I strongly disagree with the recommendation of Downtown Oak Park to support the construction of the proposed 18-story Albion Tower at the 1000 Lake Street site adjacent to Austin Gardens.
I recognize that, as a landlocked community, the only way to add more residential units is to build vertically, putting household on top of household. But we cannot do the same with our parks. As it is, Oak Park has far less space devoted to parks than its population warrants.
As part of its benchmarking survey over a decade ago, it became evident that Oak Park is deficient in park acreage: against a national guideline of 10 acres of park and open space per thousand population, and an average of 7.5 acres per thousand among peer communities, Oak Park offered just 1.64 acres per thousand to its population at the time, and, not surprisingly, smaller parks, fewer athletic fields and smaller recreational facilities.
As a consequence, Oak Park’s parks are required to do double duty by providing both passive and natural open spaces and active sports and recreational fields. Given the overall space demands of athletic fields, quiet and passive parks, or even quiet spaces within multi-purpose parks, are few and far between.
Austin Gardens is the rare exception, where the dominant purpose of the park is to provide for quiet relaxation in a truly park-like setting.

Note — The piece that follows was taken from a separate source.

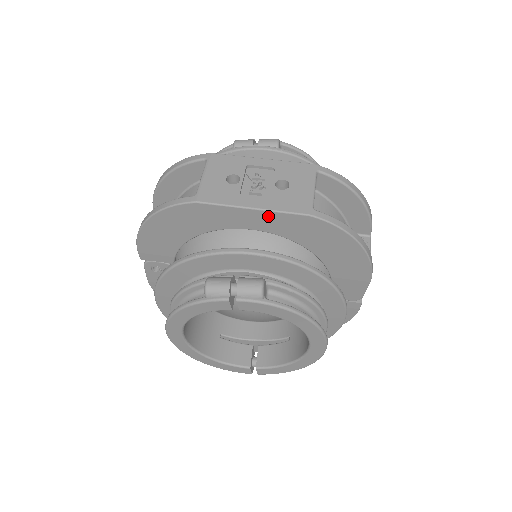
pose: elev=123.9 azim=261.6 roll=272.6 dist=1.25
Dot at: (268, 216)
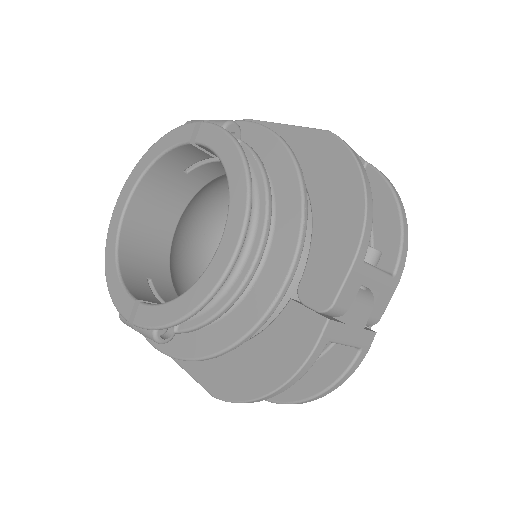
Dot at: (292, 133)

Building another urban tower adjacent to its southern flank (the source of much of the sunlight needed to maintain this small arboreal gem) is not only an affront to its purpose but yet another source of the declining ratio of park space to population.
Apart from the inconvenient fact that neither the village nor the park district have total control of this site, it would be easy to argue that it would offer more to the village as open space (a plaza, square, or park-like extension and entrance to Austin Gardens) than an 18-story, mixed-use high-rise creating the worst kind of adjacent urban canyon.